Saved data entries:
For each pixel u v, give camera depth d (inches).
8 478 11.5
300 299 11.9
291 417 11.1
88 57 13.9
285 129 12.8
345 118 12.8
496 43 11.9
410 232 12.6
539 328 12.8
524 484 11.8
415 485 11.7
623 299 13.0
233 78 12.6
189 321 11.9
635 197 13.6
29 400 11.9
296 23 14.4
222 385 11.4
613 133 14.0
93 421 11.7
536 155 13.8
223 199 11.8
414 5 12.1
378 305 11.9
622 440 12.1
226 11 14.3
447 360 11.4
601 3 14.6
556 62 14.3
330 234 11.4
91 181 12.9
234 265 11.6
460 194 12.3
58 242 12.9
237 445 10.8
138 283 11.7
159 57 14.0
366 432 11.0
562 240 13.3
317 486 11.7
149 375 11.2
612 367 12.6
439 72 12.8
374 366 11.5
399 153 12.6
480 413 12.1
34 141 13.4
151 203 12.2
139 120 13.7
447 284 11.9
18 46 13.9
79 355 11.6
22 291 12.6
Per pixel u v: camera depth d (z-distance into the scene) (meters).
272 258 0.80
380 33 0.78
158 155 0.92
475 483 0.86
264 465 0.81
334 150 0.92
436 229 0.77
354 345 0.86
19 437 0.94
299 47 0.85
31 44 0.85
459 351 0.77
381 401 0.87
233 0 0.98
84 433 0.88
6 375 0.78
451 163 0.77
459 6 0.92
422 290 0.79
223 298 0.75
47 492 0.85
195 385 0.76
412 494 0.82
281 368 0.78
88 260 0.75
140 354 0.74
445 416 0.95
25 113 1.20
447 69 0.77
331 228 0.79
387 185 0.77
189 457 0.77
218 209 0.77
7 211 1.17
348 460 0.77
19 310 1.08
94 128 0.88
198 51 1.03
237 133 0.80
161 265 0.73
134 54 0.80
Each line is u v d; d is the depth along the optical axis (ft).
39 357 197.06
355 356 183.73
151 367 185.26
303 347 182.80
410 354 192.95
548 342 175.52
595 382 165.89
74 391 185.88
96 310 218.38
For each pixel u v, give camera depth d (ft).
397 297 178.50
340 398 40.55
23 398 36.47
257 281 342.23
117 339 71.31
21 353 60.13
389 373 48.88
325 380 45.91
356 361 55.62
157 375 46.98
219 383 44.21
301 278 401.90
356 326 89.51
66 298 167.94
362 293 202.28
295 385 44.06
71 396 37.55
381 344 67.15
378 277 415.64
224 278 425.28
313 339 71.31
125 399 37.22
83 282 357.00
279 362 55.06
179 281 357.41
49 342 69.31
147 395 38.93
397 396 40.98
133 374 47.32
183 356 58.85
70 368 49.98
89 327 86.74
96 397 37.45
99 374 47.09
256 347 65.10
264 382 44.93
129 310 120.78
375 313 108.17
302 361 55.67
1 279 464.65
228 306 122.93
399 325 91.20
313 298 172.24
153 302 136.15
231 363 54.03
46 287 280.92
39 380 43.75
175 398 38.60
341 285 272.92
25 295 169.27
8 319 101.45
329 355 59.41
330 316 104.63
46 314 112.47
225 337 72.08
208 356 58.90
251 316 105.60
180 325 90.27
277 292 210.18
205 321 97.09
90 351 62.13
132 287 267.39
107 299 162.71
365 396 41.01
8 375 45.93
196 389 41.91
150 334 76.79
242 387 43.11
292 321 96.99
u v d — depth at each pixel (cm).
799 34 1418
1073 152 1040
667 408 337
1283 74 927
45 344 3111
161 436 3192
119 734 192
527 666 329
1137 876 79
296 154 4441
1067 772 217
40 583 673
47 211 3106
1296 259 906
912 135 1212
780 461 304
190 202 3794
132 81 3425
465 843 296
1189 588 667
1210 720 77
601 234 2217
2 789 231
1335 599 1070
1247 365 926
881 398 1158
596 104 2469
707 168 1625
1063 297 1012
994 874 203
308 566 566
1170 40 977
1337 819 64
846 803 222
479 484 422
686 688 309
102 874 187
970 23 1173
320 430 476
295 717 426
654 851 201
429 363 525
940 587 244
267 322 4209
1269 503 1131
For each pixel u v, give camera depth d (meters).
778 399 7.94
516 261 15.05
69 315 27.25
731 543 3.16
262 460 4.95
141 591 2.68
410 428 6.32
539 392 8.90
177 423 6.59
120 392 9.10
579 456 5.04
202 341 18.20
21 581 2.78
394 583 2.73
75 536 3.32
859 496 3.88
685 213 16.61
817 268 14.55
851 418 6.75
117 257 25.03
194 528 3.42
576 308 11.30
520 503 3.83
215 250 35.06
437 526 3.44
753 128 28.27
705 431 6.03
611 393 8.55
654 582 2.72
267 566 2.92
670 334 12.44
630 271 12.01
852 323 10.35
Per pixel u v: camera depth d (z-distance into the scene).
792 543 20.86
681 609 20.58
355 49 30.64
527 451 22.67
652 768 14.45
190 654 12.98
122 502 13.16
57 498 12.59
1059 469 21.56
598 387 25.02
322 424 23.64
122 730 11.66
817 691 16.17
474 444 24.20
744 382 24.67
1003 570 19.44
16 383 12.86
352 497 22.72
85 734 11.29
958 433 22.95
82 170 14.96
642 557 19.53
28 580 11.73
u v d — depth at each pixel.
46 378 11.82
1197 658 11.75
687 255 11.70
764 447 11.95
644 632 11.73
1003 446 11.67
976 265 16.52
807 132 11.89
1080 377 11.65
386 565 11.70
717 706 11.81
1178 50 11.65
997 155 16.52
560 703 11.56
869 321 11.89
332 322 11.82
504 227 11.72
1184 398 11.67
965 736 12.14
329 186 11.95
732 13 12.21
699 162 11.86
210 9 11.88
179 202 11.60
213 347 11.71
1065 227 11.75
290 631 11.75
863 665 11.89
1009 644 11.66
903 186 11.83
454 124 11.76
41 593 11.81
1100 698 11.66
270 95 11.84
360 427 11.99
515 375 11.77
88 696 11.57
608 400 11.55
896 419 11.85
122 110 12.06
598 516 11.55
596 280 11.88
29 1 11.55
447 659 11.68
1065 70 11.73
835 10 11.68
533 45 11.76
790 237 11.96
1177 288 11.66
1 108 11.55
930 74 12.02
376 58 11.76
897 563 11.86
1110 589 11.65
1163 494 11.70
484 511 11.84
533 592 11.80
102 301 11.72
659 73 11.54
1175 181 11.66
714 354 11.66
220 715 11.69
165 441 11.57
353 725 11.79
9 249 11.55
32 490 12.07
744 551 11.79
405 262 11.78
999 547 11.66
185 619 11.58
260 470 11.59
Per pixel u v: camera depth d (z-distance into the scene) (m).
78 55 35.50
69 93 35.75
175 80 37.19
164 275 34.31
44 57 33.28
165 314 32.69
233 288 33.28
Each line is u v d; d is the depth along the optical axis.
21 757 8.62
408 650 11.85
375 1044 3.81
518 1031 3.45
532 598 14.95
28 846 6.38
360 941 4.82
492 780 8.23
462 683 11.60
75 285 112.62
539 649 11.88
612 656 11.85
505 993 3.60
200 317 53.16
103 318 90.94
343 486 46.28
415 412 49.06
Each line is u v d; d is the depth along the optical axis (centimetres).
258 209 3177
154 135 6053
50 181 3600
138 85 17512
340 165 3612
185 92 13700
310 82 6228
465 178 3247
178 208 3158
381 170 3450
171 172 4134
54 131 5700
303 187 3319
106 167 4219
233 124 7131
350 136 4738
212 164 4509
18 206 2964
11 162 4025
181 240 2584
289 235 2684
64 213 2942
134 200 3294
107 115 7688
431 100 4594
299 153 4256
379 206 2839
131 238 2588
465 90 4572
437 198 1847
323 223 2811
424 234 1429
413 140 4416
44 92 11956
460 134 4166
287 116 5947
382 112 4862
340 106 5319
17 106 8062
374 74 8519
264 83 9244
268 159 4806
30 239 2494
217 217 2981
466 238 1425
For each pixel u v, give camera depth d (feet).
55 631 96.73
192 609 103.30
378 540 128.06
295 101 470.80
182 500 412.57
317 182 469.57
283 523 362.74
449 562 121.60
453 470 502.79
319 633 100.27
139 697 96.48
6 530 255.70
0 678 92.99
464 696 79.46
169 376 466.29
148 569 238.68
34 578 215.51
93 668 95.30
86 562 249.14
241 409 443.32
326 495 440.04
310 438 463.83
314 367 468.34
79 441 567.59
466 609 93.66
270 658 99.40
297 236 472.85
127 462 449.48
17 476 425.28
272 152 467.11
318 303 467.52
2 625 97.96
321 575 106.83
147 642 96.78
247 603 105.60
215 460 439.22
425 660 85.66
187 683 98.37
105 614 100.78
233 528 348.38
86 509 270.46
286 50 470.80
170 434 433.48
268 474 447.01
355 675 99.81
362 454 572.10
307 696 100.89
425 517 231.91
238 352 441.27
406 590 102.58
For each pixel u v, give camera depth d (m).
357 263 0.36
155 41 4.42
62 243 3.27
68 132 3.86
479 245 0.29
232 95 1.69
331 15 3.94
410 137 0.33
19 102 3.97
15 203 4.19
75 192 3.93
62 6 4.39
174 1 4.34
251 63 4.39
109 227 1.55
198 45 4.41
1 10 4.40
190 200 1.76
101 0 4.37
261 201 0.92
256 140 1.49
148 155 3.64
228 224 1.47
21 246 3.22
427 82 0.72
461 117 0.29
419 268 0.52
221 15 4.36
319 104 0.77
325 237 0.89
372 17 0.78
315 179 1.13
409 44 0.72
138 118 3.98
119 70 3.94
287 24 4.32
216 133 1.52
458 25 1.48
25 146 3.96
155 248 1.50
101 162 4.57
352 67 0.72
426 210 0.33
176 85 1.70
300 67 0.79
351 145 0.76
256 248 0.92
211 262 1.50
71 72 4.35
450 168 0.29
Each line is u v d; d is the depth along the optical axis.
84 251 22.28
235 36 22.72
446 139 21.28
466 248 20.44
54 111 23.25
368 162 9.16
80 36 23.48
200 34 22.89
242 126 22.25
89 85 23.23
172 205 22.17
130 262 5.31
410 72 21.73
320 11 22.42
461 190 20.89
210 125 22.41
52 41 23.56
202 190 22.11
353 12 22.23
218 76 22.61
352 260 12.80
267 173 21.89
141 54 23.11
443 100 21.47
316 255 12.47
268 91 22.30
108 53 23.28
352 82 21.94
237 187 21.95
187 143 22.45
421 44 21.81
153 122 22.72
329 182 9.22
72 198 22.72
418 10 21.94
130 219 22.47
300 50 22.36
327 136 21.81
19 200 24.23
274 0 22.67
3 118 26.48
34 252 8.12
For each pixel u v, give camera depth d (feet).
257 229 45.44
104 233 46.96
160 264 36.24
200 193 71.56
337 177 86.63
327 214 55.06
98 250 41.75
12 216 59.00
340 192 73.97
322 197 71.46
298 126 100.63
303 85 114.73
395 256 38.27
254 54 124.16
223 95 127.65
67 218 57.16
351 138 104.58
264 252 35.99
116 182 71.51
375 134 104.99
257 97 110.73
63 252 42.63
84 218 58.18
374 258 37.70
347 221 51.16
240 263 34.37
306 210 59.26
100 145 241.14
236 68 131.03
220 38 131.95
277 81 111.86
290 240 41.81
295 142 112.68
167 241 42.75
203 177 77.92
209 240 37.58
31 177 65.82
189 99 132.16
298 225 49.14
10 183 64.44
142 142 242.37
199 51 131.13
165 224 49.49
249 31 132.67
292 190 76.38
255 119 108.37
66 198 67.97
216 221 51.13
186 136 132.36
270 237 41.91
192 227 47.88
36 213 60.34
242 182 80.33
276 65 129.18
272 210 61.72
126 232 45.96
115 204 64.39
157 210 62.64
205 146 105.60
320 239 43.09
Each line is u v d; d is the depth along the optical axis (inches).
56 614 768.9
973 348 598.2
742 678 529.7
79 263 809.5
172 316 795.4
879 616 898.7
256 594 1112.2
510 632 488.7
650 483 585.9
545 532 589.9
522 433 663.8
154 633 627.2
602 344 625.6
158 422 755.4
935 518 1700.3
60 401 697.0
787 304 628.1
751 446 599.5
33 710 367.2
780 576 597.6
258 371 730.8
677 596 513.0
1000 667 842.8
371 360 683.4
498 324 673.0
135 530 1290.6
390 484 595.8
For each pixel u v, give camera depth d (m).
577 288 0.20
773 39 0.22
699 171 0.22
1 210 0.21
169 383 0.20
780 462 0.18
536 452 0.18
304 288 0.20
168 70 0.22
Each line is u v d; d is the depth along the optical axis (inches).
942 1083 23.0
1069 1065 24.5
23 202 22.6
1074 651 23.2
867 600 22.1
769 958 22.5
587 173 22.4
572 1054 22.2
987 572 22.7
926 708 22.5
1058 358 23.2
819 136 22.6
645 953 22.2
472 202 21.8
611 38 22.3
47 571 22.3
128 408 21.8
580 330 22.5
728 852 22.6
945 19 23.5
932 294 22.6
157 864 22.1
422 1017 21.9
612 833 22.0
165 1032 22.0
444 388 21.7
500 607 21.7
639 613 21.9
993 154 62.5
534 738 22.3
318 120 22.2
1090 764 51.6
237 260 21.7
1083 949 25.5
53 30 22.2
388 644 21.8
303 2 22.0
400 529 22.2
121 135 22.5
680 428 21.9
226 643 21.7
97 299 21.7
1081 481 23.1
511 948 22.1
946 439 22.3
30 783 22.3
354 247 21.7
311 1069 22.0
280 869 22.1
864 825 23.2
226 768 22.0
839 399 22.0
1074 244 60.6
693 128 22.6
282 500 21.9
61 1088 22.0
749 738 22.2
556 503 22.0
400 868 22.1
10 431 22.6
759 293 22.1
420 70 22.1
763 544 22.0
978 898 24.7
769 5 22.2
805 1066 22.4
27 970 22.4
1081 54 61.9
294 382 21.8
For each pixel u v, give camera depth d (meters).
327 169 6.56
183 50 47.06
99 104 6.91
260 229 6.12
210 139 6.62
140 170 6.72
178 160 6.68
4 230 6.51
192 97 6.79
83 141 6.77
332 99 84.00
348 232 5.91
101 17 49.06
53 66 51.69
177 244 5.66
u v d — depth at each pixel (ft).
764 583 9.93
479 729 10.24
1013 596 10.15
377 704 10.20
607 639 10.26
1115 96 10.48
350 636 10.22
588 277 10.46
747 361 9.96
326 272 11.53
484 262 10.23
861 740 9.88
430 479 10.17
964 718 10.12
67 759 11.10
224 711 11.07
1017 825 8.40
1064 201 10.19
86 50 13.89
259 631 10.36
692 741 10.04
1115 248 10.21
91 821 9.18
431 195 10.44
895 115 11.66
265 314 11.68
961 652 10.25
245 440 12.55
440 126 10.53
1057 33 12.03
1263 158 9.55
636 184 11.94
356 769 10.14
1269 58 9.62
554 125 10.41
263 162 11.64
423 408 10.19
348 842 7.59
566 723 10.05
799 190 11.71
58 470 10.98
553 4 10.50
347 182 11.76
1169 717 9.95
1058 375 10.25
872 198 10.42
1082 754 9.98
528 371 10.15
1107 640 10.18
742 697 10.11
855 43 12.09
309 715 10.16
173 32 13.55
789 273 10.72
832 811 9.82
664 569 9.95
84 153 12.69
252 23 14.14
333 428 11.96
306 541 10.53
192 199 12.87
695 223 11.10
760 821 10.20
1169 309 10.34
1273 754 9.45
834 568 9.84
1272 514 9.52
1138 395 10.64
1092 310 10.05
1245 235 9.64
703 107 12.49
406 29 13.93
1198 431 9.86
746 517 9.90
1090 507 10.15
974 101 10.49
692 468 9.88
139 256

REQUIREMENT:
The lines above from the one with "375 134 104.99" through the one with "36 213 60.34" are to be duplicated exactly, ends included, with nothing added.

SOLUTION TO THIS TASK:
375 134 104.99
257 97 110.73
63 252 42.63
84 218 58.18
374 258 37.70
347 221 51.16
240 263 34.37
306 210 59.26
100 145 241.14
236 68 131.03
220 38 131.95
277 81 111.86
290 240 41.81
295 142 112.68
167 241 42.75
203 177 77.92
209 240 37.58
31 177 65.82
189 99 132.16
298 225 49.14
10 183 64.44
142 142 242.37
199 51 131.13
165 224 49.49
249 31 132.67
292 190 76.38
255 119 108.37
66 198 67.97
216 221 51.13
186 136 132.36
270 237 41.91
192 227 47.88
36 213 60.34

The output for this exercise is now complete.